>>>

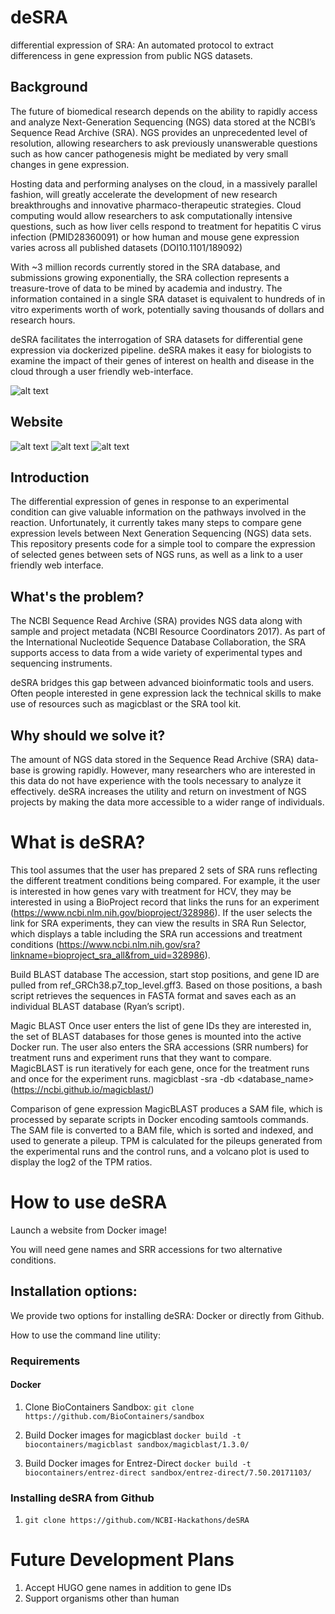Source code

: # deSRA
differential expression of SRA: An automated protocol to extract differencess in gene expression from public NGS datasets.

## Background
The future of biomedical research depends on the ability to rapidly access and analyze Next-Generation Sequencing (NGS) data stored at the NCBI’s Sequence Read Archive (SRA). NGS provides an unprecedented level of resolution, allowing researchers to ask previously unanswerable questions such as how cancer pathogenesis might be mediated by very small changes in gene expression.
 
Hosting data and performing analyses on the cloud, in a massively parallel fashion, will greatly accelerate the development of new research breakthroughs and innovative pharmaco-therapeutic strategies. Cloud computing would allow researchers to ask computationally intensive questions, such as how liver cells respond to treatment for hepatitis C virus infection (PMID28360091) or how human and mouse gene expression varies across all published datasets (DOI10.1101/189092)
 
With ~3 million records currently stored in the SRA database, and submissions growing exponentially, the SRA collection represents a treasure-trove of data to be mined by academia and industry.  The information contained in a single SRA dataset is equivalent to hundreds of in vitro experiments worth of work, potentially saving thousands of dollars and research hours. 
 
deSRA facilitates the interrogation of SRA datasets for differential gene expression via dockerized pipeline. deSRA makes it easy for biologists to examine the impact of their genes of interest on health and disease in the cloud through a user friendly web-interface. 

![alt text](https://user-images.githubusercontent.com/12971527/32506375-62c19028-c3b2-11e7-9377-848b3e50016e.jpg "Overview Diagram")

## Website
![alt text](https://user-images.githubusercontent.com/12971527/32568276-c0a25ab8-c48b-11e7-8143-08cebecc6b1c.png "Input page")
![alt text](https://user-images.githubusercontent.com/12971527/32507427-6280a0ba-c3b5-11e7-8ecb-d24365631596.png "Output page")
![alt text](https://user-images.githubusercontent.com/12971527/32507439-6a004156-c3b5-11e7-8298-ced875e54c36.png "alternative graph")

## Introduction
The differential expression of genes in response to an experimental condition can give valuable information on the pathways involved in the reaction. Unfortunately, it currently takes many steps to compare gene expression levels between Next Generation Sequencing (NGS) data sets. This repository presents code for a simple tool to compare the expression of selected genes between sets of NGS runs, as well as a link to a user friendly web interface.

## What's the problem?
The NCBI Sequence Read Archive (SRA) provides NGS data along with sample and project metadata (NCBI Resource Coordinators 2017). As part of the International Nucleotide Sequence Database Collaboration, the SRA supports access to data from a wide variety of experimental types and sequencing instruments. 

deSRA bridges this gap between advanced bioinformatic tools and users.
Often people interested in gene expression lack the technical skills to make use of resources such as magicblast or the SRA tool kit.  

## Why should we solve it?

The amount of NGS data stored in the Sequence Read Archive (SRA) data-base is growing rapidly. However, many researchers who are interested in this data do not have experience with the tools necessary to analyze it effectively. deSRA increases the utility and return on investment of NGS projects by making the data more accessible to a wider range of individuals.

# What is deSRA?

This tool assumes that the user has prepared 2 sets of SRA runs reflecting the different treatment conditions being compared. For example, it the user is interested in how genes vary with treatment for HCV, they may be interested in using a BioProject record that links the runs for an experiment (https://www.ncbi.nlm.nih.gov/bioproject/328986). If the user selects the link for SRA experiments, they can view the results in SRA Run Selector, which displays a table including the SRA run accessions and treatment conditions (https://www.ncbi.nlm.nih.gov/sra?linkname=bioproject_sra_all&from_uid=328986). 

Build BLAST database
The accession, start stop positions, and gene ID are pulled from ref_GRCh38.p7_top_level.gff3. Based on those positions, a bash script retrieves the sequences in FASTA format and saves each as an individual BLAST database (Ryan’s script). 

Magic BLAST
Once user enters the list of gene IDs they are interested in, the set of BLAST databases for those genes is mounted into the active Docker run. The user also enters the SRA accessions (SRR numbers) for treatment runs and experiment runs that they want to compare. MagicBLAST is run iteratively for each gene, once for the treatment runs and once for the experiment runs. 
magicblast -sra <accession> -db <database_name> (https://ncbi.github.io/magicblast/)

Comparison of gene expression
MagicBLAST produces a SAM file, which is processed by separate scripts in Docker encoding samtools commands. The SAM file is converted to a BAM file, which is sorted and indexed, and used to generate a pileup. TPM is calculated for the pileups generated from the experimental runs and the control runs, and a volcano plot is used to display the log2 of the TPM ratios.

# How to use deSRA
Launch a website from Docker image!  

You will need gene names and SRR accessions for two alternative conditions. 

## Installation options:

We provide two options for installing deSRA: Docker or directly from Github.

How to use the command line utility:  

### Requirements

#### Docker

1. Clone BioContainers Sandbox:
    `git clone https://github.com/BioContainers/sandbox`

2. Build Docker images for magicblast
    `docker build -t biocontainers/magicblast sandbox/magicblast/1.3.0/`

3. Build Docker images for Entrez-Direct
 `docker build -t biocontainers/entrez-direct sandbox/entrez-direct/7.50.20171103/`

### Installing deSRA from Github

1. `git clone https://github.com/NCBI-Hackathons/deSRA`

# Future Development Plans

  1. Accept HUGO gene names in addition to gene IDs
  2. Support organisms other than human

<<<
>>>

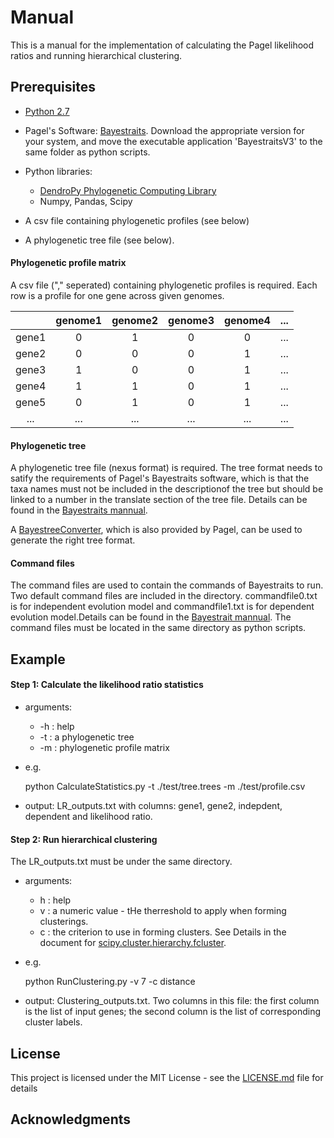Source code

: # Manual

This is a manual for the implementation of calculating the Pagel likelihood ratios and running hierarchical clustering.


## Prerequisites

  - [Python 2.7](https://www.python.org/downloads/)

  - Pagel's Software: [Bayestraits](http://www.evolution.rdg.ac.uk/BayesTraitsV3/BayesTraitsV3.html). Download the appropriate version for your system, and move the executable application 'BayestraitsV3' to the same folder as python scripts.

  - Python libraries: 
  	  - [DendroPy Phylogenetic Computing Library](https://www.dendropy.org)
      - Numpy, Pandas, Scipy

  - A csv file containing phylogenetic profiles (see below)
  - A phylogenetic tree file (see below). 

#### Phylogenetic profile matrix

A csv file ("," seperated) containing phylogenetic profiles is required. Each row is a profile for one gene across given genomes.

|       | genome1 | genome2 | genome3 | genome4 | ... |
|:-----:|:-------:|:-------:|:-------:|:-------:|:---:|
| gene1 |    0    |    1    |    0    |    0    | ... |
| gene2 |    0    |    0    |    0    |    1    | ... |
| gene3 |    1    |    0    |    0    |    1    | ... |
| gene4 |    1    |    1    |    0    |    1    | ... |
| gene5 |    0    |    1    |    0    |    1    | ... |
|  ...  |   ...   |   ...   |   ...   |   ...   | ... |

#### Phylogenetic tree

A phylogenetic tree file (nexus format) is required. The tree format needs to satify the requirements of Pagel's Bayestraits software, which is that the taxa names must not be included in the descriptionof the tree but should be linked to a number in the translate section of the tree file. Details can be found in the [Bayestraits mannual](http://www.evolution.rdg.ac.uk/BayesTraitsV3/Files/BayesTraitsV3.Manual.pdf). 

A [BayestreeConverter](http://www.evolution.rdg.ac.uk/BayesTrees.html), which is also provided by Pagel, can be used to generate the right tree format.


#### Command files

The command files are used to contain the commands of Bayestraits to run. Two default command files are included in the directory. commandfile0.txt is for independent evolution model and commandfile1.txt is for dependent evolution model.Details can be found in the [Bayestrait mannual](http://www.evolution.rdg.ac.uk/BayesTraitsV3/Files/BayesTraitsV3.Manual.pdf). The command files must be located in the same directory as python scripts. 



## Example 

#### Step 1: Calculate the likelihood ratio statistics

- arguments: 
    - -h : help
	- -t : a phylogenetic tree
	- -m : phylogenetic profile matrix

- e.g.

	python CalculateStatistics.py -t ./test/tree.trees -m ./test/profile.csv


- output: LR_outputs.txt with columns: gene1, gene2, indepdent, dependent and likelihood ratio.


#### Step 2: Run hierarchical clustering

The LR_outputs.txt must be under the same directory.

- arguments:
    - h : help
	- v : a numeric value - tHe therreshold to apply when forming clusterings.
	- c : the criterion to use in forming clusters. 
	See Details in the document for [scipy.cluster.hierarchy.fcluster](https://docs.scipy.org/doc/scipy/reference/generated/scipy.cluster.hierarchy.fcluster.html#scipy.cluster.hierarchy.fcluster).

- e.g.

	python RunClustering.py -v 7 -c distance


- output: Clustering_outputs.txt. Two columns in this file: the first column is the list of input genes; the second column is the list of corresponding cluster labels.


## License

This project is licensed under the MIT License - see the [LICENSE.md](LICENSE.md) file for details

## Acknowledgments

<<<
>>>

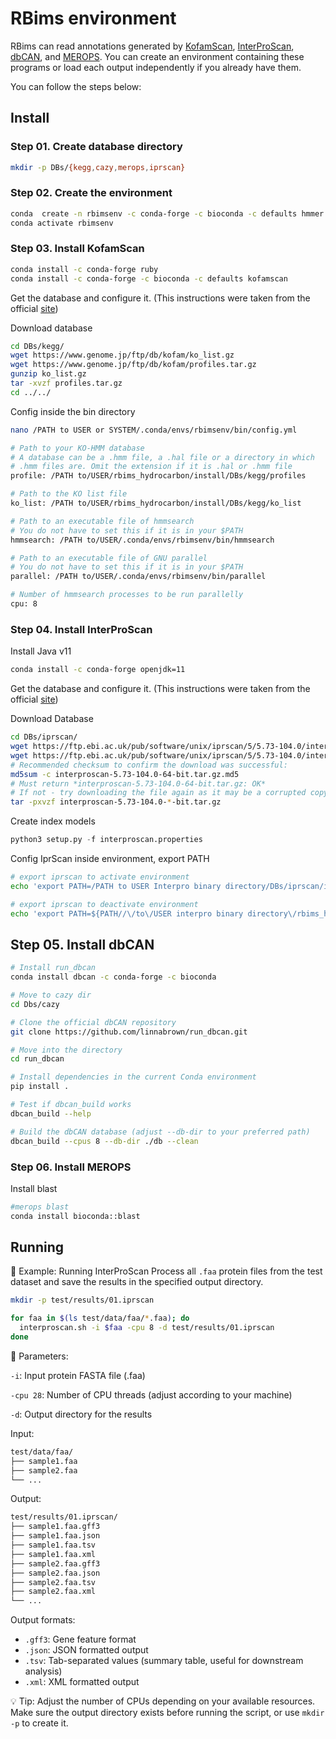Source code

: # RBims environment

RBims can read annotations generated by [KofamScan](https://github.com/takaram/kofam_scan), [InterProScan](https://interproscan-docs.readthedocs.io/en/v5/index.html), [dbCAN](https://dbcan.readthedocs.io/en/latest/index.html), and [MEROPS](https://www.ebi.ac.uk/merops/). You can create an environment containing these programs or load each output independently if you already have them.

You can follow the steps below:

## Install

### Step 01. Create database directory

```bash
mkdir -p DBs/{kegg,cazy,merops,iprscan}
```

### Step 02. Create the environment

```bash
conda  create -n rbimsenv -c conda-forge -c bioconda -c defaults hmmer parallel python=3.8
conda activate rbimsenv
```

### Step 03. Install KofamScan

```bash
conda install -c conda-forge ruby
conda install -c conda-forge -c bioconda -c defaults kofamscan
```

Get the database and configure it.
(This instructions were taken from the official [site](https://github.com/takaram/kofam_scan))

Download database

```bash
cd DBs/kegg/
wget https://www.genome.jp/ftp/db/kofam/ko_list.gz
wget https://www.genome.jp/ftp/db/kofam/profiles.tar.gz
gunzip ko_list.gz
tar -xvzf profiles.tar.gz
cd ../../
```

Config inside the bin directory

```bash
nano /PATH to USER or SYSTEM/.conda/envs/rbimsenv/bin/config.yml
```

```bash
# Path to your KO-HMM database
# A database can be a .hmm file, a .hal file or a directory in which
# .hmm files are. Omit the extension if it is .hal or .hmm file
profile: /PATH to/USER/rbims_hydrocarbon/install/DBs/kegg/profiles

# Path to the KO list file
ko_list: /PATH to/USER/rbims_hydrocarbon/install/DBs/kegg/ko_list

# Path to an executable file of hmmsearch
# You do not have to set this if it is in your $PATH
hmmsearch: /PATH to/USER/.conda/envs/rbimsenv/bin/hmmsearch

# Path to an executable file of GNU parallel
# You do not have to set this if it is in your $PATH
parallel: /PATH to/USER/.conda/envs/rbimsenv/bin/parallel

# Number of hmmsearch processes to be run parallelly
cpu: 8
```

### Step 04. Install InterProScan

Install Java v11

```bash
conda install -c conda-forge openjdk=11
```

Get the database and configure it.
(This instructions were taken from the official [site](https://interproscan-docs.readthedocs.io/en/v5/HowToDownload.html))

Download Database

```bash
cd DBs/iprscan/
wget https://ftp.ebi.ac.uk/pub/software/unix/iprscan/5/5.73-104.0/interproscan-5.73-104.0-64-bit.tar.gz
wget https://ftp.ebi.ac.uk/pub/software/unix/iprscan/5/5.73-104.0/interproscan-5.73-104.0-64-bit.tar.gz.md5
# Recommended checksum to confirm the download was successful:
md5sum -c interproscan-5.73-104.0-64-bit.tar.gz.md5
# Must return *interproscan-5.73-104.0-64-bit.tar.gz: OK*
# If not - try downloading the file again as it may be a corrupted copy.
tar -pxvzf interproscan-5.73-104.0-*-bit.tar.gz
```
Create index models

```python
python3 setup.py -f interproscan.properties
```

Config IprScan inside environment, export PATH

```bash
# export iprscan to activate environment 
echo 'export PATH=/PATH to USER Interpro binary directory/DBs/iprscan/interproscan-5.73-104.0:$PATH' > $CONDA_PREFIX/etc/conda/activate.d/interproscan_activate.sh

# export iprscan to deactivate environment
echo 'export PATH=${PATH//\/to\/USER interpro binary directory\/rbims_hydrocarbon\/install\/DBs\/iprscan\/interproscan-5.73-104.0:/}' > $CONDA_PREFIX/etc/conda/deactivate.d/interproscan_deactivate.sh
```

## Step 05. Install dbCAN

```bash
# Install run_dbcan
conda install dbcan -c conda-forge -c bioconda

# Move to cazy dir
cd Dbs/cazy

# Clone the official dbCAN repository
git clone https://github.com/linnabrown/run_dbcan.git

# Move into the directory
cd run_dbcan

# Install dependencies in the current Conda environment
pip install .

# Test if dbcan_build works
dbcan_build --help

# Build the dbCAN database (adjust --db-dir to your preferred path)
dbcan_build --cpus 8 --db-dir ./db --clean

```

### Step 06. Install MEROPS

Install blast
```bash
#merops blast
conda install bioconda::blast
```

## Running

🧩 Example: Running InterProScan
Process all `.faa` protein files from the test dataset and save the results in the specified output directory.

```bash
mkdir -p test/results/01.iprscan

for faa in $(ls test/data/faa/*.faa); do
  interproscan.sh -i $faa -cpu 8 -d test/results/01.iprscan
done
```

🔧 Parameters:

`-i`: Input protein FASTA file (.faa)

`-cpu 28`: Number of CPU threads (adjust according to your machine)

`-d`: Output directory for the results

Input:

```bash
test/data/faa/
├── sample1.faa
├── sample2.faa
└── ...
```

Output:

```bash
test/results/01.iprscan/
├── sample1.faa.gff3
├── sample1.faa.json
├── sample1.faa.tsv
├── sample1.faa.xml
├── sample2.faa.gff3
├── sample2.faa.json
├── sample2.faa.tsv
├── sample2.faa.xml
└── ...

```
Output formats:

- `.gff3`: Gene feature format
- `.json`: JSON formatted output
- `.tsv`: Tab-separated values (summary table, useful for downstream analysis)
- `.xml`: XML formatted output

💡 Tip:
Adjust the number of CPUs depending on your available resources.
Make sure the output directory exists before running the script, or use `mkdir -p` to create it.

<<<

*WHAT IS NEEDED*
Give back exactly the lines above, from the line containing "python CalculateStatistics.py -t" through the line containing "## Acknowledgments", with both end lines and nothing more.

*EXPECTED OUTPUT*
	python CalculateStatistics.py -t ./test/tree.trees -m ./test/profile.csv


- output: LR_outputs.txt with columns: gene1, gene2, indepdent, dependent and likelihood ratio.


#### Step 2: Run hierarchical clustering

The LR_outputs.txt must be under the same directory.

- arguments:
    - h : help
	- v : a numeric value - tHe therreshold to apply when forming clusterings.
	- c : the criterion to use in forming clusters. 
	See Details in the document for [scipy.cluster.hierarchy.fcluster](https://docs.scipy.org/doc/scipy/reference/generated/scipy.cluster.hierarchy.fcluster.html#scipy.cluster.hierarchy.fcluster).

- e.g.

	python RunClustering.py -v 7 -c distance


- output: Clustering_outputs.txt. Two columns in this file: the first column is the list of input genes; the second column is the list of corresponding cluster labels.


## License

This project is licensed under the MIT License - see the [LICENSE.md](LICENSE.md) file for details

## Acknowledgments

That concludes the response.